Menu
Libération
TRIBUNE

«En mettant en avant leur image, on leur offre le statut de guerrier»

Notre société du spectacle joue le jeu des terroristes et incite les plus déséquilibrés à passer à l’acte.
par Par Abdu GNABA Anthropologue
publié le 21 juillet 2016 à 18h01

Pour semer la peur dans nos esprits et créer le chaos social, les terroristes utilisent toutes les armes, et spécialement celles que leur confère le pouvoir médiatique. Assoiffés de reconnaissance et de gloire, ces fils de la société de communication cherchent à imposer leur existence dans chaque foyer via Internet, la télévision et la presse.

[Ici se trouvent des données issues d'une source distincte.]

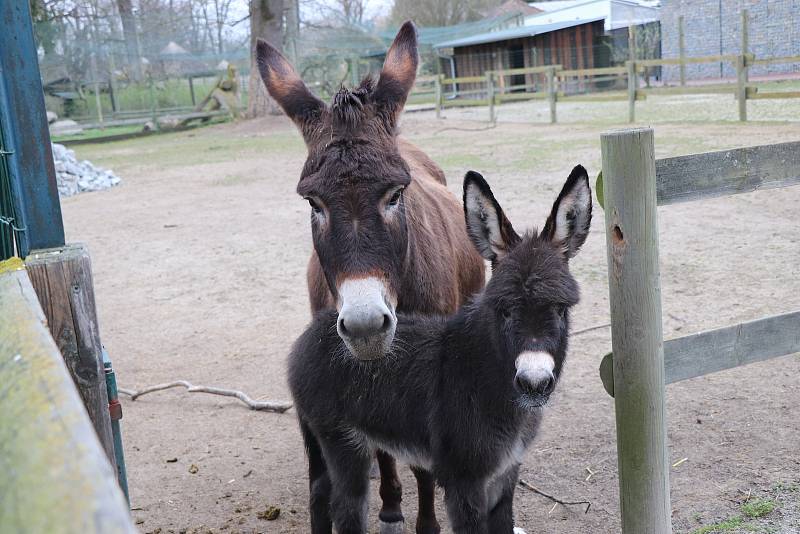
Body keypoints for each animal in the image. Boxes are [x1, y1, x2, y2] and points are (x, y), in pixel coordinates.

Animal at [290, 165, 592, 532]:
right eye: (504, 311)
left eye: (561, 309)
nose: (534, 383)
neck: (485, 376)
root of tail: (314, 330)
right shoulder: (464, 483)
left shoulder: (505, 474)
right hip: (343, 445)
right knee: (347, 509)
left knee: (319, 494)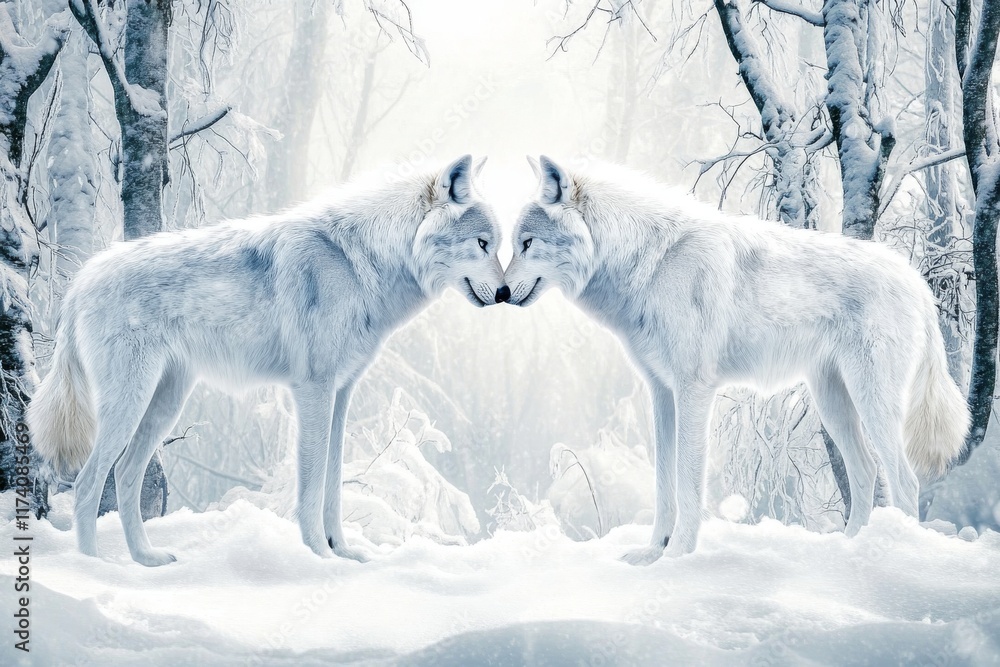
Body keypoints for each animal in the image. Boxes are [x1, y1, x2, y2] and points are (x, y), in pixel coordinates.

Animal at [28, 155, 509, 567]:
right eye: (482, 243)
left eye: (498, 245)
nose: (506, 293)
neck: (362, 262)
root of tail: (81, 279)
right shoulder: (313, 390)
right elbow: (311, 485)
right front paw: (318, 556)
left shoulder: (342, 393)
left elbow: (334, 483)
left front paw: (344, 553)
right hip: (129, 401)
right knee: (89, 481)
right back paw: (93, 566)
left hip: (166, 403)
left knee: (126, 473)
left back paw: (145, 559)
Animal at [504, 156, 969, 563]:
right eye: (515, 245)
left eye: (528, 243)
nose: (502, 293)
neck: (650, 262)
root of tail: (915, 279)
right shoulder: (661, 392)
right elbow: (663, 484)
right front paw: (651, 554)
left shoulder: (693, 391)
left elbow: (688, 483)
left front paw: (678, 556)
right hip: (832, 402)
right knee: (867, 471)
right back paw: (850, 547)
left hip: (871, 400)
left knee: (904, 480)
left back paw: (895, 554)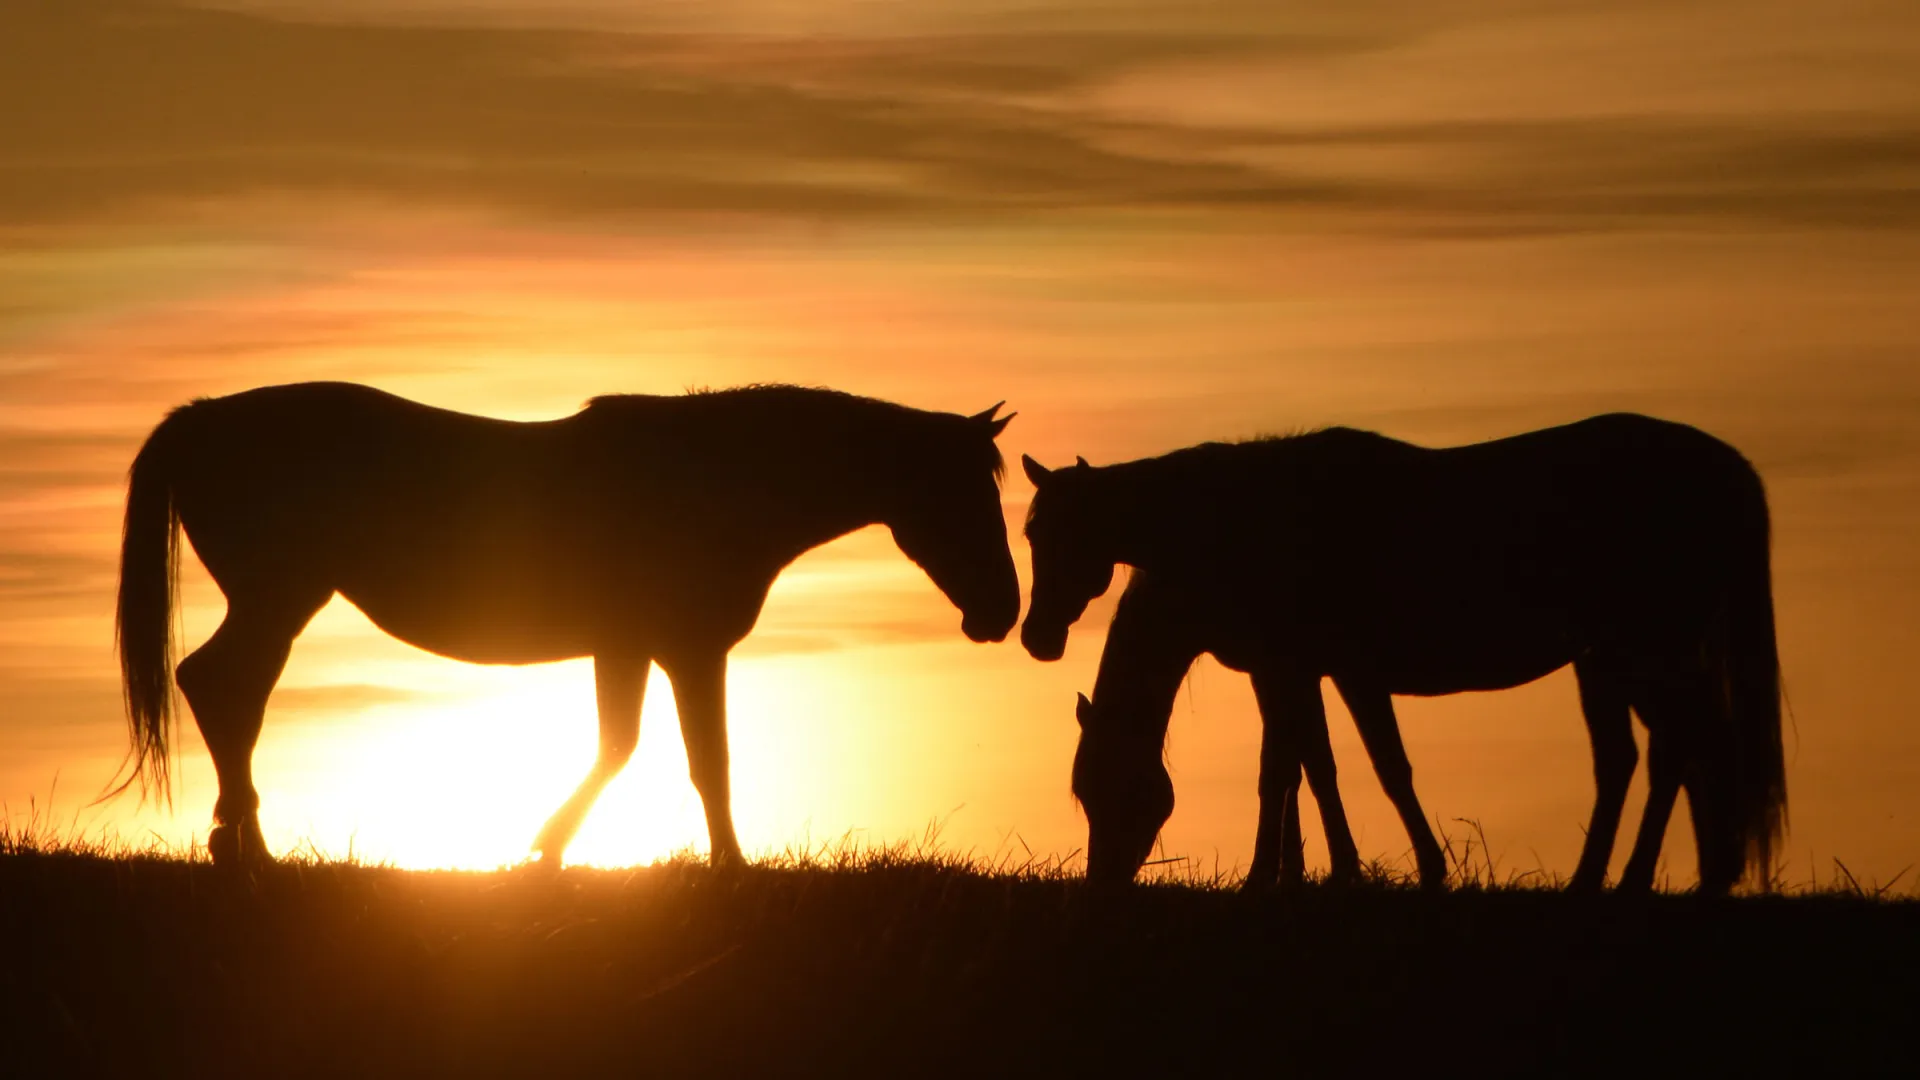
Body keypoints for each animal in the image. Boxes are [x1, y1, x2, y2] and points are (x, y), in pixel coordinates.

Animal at [115, 381, 1020, 868]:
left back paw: (239, 843)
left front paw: (548, 848)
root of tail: (201, 417)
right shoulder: (686, 650)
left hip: (278, 600)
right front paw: (729, 868)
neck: (716, 478)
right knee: (221, 687)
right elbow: (704, 762)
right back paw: (248, 848)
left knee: (226, 690)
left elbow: (626, 748)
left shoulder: (632, 649)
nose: (1003, 612)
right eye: (964, 493)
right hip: (278, 596)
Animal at [1072, 569, 1446, 890]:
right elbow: (1304, 768)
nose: (1102, 878)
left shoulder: (1318, 670)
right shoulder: (1279, 671)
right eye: (1082, 792)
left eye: (1123, 786)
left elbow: (1312, 769)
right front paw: (1299, 872)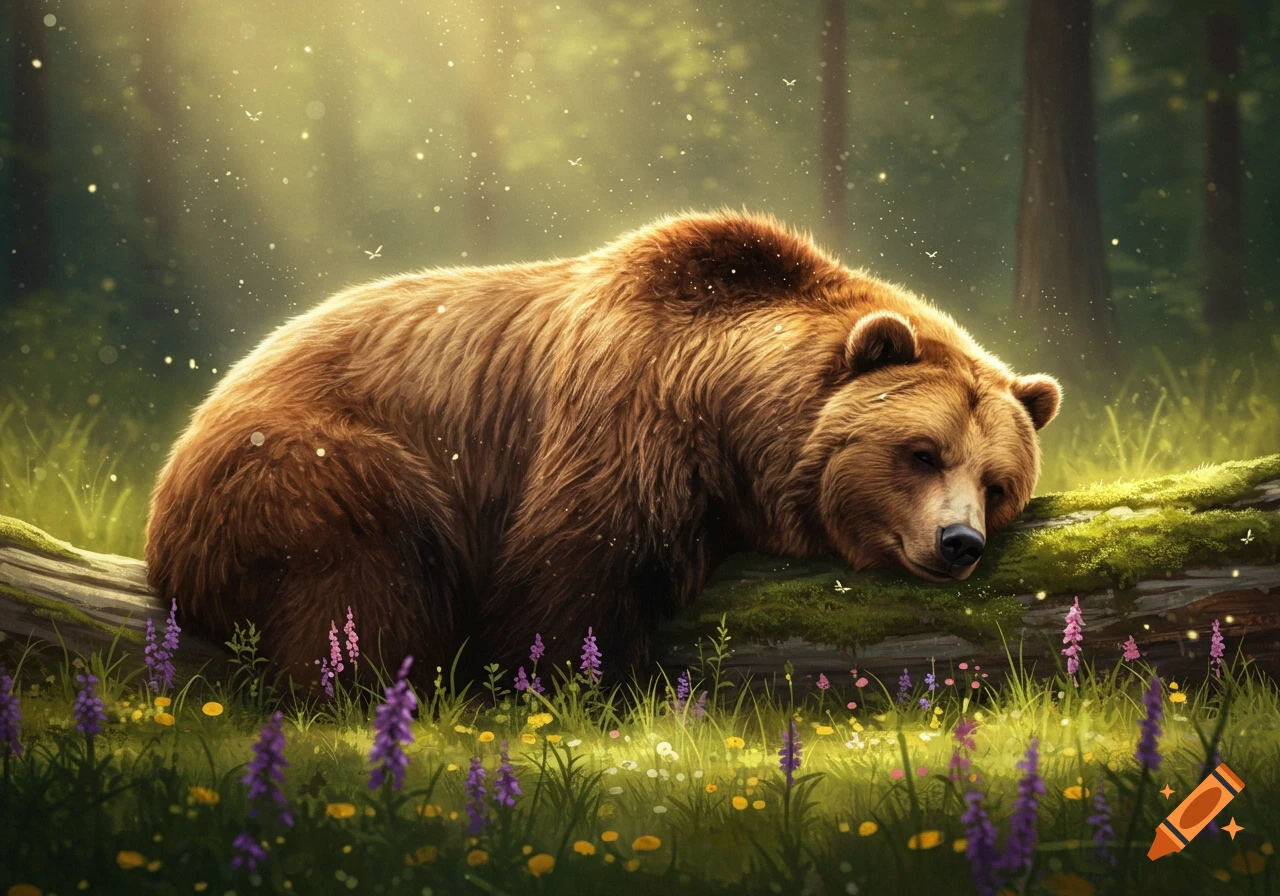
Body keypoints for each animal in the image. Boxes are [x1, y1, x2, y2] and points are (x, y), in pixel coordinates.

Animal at [145, 210, 1061, 682]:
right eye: (922, 451)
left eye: (997, 481)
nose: (960, 541)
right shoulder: (624, 409)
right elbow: (569, 571)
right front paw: (572, 682)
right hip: (311, 464)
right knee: (367, 576)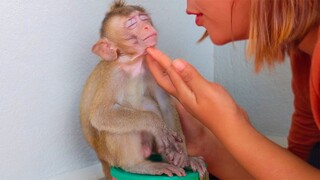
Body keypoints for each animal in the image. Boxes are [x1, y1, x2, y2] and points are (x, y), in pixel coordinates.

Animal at [80, 0, 208, 179]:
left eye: (144, 19)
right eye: (132, 24)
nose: (147, 26)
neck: (133, 62)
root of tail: (101, 158)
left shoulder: (150, 66)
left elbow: (165, 104)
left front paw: (181, 154)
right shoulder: (113, 75)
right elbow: (100, 114)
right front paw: (154, 124)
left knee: (149, 104)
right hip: (110, 154)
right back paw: (138, 165)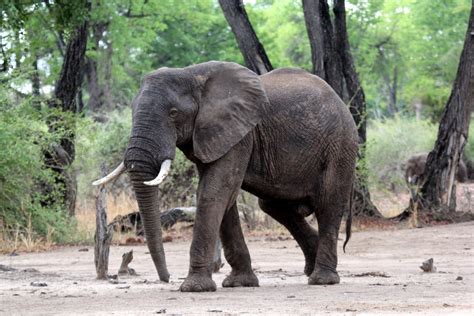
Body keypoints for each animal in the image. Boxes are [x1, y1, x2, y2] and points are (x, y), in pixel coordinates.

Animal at [94, 60, 358, 292]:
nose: (166, 278)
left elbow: (214, 193)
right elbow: (222, 196)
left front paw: (194, 288)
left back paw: (322, 279)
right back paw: (311, 267)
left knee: (328, 204)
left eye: (173, 113)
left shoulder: (241, 133)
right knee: (273, 206)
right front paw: (239, 283)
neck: (192, 74)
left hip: (340, 145)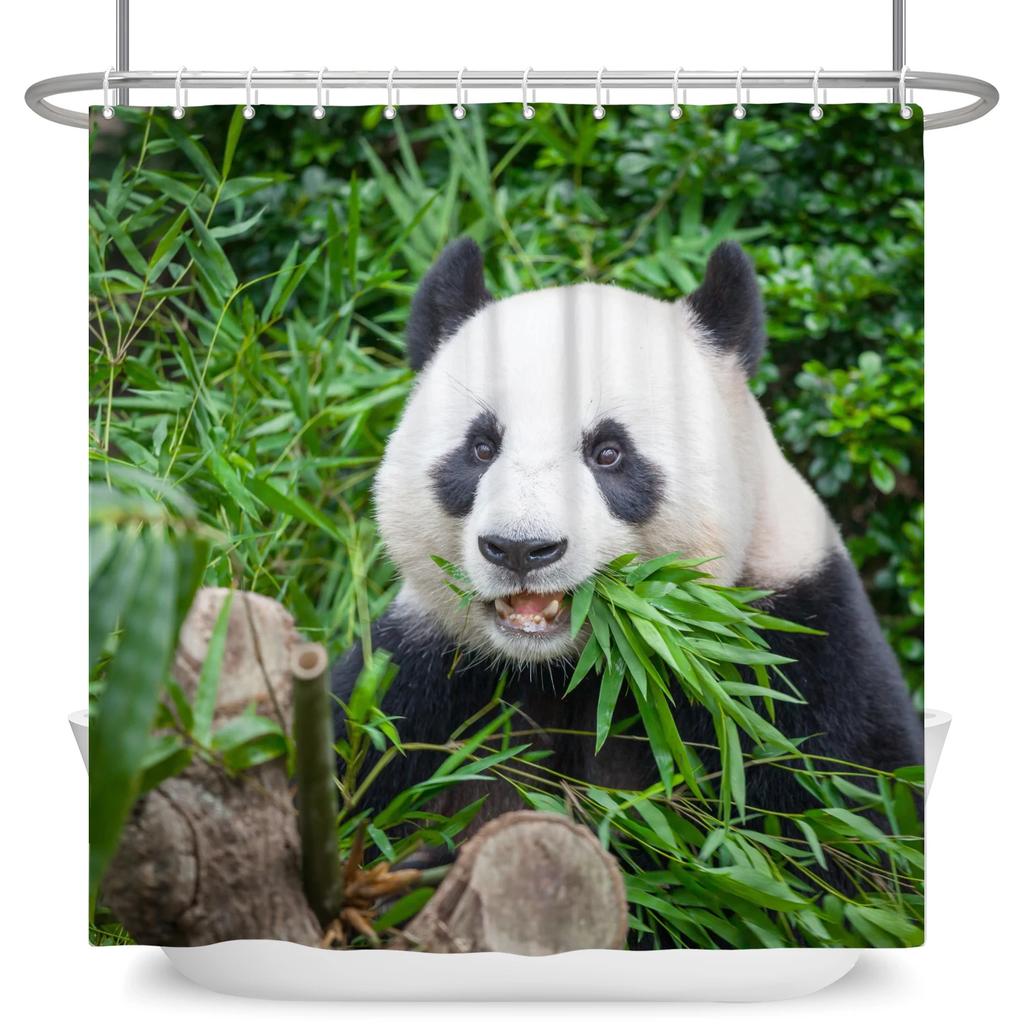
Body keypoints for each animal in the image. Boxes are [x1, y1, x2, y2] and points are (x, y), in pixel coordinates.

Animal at [332, 236, 922, 832]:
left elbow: (840, 799)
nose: (521, 548)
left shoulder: (790, 650)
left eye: (609, 452)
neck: (575, 667)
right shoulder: (422, 677)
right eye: (480, 448)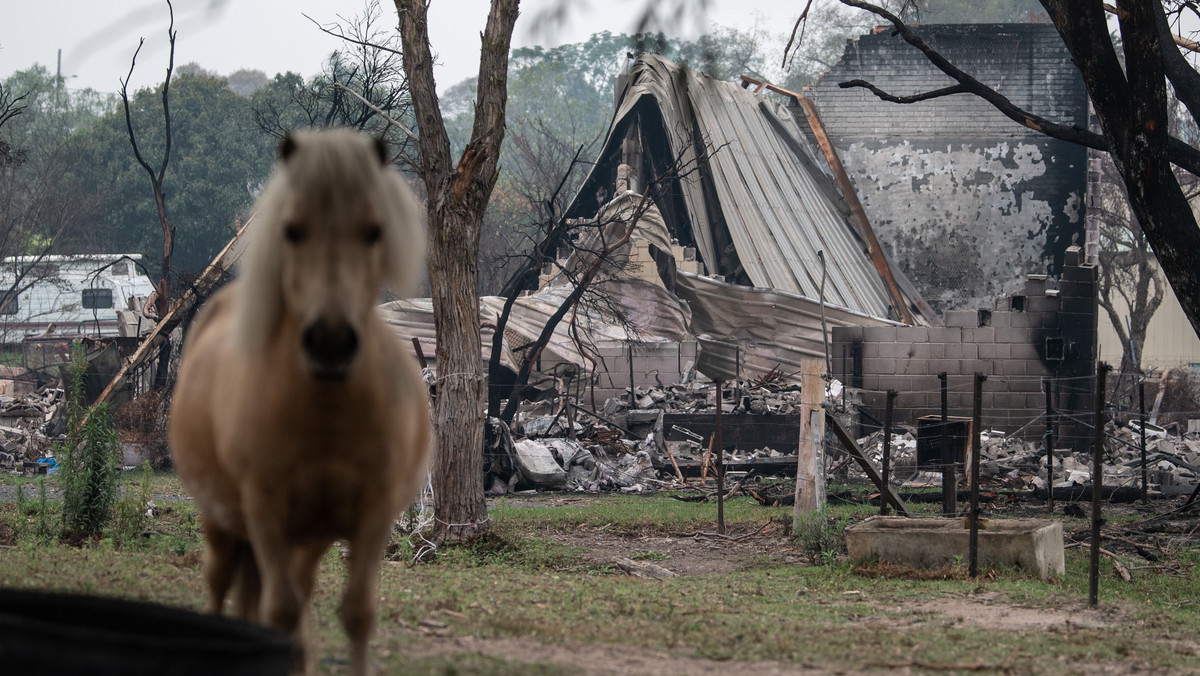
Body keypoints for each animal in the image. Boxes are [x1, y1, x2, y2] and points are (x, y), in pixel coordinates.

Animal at [169, 128, 432, 676]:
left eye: (374, 230)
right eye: (291, 230)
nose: (330, 343)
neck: (325, 412)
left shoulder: (373, 516)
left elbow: (356, 613)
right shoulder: (265, 512)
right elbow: (282, 613)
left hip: (307, 540)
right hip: (224, 523)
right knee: (221, 585)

Ils espèrent ainsi passer de l'anonymat d'un «je» malade à un «nous» puissant et visible à l'échelle de la planète. En mettant en avant l'image du terroriste, en se complaisant dans l'analyse de son histoire au prétexte d'essayer de comprendre la barbarie plus vite que les enquêteurs, notre société du spectacle alimente hélas la volonté de reconnaissance de ces meurtriers et leur offre, post mortem, la transmutation de leur statut de petite racaille en celui de prétendus guerriers. A force de chercher à établir le portrait-robot des terroristes, à force de définir un archétype qui n'existe pas, on ne parvient qu'à donner libre cours à un fantasme. Or, le seul point commun à tous les terroristes, ce n'est ni la djellaba ni la barbe, mais bien un sentiment de frustration individuelle qui trouve son apaisement dans l'intégration plus ou moins rapide à un peuple imaginaire qui aurait fondé un Etat. «Pourquoi l'EI n'aurait-il pas droit à un territoire ?» se demandait le meurtrier de la promenade des Anglais. Ce besoin d'appartenance à un groupe est tel qu'il lui a suffi, pour passer à l'action, de s'imaginer un rôle au sein d'une communauté idéalisée promettant visibilité et postérité. En réalité, ce faux soldat n'est qu'un pion d'une guerre, un simple produit dont il a fallu à l'Entreprise de la Terreur quelques jours pour le labelliser, une fois menée l'étude marketing visant à vérifier sa conformité aux prérequis de la marque. Publier la photo d'un terroriste, en première page d'un journal de surcroît, c'est non seulement éclairer de manière indécente quelqu'un qui n'aurait jamais dû sortir des ténèbres, mais c'est surtout inciter tous les déséquilibrés en mal d'appartenance et de notoriété à basculer dans la folie sanguinaire.